WHAT YOU SHOULD DO =>
Lay out every line of the items below as a numbered list, leaving out the blank lines.

SUPPLIED MATERIAL =>
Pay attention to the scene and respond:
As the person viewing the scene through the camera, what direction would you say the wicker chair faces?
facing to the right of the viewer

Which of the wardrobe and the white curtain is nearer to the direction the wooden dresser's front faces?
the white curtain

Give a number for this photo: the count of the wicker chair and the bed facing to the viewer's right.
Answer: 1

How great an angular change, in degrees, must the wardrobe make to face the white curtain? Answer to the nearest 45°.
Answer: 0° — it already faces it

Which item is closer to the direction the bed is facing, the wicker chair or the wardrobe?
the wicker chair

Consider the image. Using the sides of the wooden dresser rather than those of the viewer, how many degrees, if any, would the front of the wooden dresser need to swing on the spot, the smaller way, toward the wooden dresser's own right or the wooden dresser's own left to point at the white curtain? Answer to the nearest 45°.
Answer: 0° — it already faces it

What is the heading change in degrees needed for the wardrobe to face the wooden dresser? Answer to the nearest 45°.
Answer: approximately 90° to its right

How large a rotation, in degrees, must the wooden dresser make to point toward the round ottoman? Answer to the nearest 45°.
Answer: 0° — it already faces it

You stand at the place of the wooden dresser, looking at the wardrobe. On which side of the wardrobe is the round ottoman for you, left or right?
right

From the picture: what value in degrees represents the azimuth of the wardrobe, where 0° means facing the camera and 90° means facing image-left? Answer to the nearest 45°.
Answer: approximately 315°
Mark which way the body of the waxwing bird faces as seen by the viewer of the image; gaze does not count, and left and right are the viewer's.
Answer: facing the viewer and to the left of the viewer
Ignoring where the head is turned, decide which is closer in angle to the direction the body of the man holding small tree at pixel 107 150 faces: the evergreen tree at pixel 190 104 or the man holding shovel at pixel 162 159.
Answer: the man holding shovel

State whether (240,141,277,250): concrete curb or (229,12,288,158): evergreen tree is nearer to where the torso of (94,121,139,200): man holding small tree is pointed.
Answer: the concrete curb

EXERCISE ANSWER =>
1. Pay attention to the scene and respond:
2. As the person viewing the scene through the camera, what direction would you say the wicker chair faces?
3. facing to the right of the viewer
4. Which of the wardrobe and the white curtain is nearer to the direction the wooden dresser's front faces?
5. the white curtain
6. Give a number for this photo: the count of the wicker chair and the bed facing to the viewer's right.
7. Answer: 1
8. How great an angular change, in degrees, must the wardrobe make to face the white curtain? Answer to the nearest 45°.
9. Answer: 0° — it already faces it
10. Which item is closer to the direction the bed is facing, the wicker chair or the wardrobe?
11. the wicker chair
12. Consider the image. Using the sides of the wooden dresser rather than those of the viewer, how many degrees, if any, would the front of the wooden dresser need to swing on the spot, the smaller way, toward the wooden dresser's own right or the wooden dresser's own left to point at the white curtain? Answer to the nearest 45°.
13. Answer: 0° — it already faces it
14. What is the heading change in degrees needed for the wardrobe to face the wooden dresser? Answer to the nearest 45°.
15. Answer: approximately 90° to its right
16. How large a rotation, in degrees, must the wooden dresser make to point toward the round ottoman? Answer to the nearest 45°.
17. Answer: 0° — it already faces it
18. You stand at the place of the wooden dresser, looking at the wardrobe. On which side of the wardrobe is the round ottoman for you, left or right?
19. right
20. From the picture: what value in degrees represents the azimuth of the wardrobe, where 0° means facing the camera and 90° means facing image-left? Answer to the nearest 45°.
21. Answer: approximately 315°
22. Mark which way the body of the waxwing bird faces as seen by the viewer of the image; gaze does not count, and left and right are the viewer's.
23. Answer: facing the viewer and to the left of the viewer
24. Ignoring where the head is turned, decide which is closer in angle to the direction the body of the man holding small tree at pixel 107 150 faces: the evergreen tree at pixel 190 104 or the man holding shovel at pixel 162 159.
25. Answer: the man holding shovel
26. State whether (240,141,277,250): concrete curb or (229,12,288,158): evergreen tree is nearer to where the torso of (94,121,139,200): man holding small tree is pointed.
27. Answer: the concrete curb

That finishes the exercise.